The fee is not new, having been first adopted by the county 20 years ago when Wayne set up its current solid waste disposal system.
Smith said he had been questioned by some commissioners about the fee. He reminded the board that the fee reduction and elimination of the exemptions had been included in his budget message that he had read to commissioners at the time the budget was being considered.
Some people are upset because they haven't seen the fee before, Smith said.
"What the county has been doing, and this is not common, we have been exempting folks from the fee," Smith said "The thing that we have found is that a lot of folks, not all of them, a lot of them exempted use the landfill, they use the convenience centers.

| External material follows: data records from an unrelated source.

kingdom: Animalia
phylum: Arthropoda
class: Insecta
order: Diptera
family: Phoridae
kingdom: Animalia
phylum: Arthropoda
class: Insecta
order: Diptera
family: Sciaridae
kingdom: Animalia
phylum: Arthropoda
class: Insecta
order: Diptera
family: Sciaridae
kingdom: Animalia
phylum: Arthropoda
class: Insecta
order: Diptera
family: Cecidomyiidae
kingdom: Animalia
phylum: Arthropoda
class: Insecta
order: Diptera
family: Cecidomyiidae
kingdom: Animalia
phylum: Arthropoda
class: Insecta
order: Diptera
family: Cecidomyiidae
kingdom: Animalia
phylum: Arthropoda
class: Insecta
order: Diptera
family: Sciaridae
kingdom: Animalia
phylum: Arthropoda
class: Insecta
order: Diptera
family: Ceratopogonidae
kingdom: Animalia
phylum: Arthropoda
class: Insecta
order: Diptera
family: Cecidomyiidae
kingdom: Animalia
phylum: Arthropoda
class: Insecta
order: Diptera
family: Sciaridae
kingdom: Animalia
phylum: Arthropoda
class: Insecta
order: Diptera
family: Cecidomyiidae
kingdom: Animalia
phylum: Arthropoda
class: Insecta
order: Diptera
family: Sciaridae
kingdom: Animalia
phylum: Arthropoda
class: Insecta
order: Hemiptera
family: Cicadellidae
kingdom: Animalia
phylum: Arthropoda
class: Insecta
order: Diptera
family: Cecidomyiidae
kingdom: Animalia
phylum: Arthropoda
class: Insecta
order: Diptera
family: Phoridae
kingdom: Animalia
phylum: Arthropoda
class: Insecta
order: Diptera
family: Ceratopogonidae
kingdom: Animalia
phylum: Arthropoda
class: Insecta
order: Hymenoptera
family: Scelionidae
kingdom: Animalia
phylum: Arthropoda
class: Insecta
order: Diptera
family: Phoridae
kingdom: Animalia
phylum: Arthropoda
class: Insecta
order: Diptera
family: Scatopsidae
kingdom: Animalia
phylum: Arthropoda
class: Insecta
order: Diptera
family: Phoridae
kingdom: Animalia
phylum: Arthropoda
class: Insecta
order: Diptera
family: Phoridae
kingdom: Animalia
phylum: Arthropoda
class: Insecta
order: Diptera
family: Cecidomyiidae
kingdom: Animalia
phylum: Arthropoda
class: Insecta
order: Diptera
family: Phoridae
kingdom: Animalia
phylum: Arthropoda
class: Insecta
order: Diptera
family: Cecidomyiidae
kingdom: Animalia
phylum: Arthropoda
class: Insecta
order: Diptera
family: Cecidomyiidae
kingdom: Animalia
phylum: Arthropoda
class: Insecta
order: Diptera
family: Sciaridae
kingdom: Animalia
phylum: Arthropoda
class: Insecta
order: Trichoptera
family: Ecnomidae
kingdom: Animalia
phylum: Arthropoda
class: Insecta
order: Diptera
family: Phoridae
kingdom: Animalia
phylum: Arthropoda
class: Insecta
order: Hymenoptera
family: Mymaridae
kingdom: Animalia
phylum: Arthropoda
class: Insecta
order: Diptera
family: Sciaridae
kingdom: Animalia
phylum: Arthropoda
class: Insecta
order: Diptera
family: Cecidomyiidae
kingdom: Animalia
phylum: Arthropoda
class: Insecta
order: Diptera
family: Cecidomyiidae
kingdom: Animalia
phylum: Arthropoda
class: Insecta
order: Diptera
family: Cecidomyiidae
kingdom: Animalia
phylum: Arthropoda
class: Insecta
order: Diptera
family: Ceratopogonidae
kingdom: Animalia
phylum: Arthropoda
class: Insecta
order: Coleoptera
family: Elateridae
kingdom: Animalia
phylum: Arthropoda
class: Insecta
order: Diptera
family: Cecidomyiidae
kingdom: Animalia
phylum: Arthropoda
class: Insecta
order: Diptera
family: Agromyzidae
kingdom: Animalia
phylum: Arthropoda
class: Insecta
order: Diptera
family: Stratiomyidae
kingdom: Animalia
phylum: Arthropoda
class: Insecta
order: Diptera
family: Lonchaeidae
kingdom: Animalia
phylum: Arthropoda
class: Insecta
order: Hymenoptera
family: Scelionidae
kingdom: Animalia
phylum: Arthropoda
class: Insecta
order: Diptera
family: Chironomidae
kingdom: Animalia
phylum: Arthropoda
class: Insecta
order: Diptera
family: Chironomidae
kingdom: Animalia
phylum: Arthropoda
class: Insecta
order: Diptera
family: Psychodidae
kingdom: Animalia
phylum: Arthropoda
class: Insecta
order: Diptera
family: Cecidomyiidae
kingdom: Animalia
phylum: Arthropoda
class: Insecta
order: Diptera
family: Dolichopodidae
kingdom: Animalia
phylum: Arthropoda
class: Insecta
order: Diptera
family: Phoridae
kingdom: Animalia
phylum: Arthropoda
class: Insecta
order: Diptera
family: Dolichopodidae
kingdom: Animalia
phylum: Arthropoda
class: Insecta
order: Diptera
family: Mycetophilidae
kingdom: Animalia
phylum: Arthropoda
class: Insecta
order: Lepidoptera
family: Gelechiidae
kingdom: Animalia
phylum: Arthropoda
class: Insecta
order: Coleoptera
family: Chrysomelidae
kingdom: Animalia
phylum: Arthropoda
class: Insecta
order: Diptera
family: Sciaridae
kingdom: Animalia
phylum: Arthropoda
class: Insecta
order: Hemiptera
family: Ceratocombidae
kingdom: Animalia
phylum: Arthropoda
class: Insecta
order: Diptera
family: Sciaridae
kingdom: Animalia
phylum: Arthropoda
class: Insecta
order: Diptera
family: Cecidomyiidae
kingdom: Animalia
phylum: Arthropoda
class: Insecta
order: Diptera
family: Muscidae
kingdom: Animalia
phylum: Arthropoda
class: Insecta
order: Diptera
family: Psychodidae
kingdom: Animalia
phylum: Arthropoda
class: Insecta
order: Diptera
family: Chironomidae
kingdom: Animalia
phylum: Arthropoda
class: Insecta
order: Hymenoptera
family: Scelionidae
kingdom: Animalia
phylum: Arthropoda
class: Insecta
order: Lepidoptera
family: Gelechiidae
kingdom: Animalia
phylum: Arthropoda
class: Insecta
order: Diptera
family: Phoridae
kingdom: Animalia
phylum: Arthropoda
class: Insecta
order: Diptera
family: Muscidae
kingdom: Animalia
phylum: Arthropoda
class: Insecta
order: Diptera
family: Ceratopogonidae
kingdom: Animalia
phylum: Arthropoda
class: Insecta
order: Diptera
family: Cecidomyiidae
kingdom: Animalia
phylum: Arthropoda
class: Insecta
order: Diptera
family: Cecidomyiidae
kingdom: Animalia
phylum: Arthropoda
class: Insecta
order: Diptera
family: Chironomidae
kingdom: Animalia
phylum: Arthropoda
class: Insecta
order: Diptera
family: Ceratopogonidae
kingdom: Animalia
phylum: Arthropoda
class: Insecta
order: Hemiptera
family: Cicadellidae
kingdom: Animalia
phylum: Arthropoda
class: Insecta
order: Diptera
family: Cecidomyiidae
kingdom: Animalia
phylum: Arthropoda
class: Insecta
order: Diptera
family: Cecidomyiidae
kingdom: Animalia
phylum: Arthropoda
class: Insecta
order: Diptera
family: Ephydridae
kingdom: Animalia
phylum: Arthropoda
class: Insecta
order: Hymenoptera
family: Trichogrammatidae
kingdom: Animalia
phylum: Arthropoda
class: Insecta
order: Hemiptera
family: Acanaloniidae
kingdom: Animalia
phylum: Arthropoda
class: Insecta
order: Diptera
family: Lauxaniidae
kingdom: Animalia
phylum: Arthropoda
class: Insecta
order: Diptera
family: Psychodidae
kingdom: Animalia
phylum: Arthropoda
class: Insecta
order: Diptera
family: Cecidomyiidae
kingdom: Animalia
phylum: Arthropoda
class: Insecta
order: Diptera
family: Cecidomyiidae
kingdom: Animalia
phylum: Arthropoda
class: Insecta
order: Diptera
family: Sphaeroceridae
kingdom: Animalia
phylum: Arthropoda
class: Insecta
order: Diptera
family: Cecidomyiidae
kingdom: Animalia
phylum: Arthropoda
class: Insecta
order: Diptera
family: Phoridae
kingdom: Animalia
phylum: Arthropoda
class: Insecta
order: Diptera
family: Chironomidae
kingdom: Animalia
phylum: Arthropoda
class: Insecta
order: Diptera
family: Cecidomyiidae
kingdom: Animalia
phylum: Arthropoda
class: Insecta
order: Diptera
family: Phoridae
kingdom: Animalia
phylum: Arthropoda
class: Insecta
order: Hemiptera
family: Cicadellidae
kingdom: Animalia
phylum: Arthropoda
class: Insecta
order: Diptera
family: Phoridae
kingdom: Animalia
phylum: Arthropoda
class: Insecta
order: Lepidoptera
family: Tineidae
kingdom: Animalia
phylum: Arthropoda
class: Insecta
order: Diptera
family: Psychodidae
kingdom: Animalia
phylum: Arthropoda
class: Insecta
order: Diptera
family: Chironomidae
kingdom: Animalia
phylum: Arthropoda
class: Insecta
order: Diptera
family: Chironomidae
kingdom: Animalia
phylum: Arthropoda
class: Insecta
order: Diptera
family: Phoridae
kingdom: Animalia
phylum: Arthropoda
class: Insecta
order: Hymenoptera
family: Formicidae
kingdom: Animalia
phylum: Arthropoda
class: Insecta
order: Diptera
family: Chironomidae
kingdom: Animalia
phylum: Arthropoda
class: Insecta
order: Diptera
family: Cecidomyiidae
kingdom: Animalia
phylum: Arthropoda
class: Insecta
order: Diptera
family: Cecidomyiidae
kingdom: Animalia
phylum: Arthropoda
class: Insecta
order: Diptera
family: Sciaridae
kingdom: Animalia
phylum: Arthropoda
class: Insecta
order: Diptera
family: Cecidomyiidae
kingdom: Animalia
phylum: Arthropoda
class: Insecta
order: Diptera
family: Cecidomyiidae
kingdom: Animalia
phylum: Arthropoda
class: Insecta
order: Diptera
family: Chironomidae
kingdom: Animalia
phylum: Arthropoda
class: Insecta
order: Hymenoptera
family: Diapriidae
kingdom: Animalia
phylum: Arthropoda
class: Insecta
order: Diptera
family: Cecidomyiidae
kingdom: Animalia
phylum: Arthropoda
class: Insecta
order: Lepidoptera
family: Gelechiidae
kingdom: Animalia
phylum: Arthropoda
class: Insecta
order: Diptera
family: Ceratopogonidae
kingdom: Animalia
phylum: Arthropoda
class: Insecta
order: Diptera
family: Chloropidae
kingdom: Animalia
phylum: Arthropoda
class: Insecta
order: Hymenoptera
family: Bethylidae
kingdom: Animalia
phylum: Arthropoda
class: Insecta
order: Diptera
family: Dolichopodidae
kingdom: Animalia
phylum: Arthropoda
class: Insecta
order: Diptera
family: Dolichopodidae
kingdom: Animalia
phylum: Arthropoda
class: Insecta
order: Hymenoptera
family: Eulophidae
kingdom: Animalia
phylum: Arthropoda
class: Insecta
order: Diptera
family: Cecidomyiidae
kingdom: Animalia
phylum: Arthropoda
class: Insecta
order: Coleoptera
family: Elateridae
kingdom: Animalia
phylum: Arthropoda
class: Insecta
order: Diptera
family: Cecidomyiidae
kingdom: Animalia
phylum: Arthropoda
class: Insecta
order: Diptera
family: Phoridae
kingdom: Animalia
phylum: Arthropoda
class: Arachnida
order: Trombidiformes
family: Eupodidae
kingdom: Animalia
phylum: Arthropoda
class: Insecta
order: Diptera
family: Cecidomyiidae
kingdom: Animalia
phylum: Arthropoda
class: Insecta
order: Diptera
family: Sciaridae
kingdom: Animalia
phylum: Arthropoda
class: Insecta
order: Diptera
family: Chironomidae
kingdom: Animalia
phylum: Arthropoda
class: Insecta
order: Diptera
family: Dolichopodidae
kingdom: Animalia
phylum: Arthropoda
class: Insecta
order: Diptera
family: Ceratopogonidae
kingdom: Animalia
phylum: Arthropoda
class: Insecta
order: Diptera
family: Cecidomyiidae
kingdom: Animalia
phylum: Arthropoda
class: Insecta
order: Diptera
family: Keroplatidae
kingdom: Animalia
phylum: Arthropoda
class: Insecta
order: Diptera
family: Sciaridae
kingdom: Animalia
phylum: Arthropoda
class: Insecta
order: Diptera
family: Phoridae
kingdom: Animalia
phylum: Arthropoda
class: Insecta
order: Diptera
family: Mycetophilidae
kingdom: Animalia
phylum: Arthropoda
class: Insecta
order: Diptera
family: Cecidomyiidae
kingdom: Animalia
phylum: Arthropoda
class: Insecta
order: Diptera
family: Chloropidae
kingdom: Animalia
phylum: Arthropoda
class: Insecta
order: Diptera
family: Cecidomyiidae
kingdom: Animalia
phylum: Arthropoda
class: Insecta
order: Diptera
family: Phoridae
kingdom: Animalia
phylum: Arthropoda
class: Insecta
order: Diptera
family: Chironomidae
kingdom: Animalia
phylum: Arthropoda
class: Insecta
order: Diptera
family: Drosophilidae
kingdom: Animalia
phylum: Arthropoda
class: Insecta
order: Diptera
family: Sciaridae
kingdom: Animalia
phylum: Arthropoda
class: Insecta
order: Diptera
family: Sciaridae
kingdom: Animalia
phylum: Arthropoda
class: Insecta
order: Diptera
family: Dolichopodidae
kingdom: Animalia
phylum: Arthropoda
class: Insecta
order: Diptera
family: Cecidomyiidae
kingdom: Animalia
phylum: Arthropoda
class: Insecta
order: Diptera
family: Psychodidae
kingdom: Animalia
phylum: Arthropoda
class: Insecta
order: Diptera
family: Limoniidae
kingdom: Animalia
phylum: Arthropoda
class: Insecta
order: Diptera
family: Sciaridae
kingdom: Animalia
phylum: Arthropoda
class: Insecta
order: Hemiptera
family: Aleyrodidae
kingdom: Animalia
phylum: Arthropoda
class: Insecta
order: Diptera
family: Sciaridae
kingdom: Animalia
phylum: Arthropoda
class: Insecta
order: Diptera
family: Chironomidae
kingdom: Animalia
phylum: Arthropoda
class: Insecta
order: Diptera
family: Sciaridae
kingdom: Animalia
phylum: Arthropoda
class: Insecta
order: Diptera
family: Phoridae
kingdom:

"That being the case, all of the other people who use these sites are paying for use of these sites."
As of June 30, revenue collected from the fee totaled about $1.1 million.
"We reduced the fee so that it (revenue) would be the same -- it will be within probably about $5,000 to $10,000," he said. "That way all persons who use any service in Wayne County as it relates to solid waste will pay. Remember, solid waste is an enterprise. It is not funded by general fund taxes -- only the solid waste and tipping fees and monies when we resell recyclables and things like that.
"This was a recommendation (to eliminate the exemptions) back in March, April by the tax office. We were exempting, it varies from year to year, 1,700 to 1,800 individuals."
In prior years the county would get a list from licensed garbage haulers in the county exempting residents on the lists from the fee.
"So they would never see that cost," Smith said. "The fee was out there, but you exempted them for it."
The problem is that the county found out people who were exempted were still taking items to the landfill and convenience centers free, Smith said. That is not fair to other county residents, he said.
"Because remember, this year you are expanding the landfill, a 20-acre site, a $4 million site that you are installing," he said. "Part of this (fee) is to build the reserves that sustains it. The tipping fee doesn't cover everything. It is also the solid waste fee."
Smith said he fielded close to a dozen calls and some e-mails Monday about the fee. The two most detailed calls came from mobile home park owners, he said.
"Some understand it," Smith said. "Some don't. Some were upset. I understand it perfectly because some of them didn't even know that it was there because they have been exempted for so many years. Originally the exemptions just weren't there."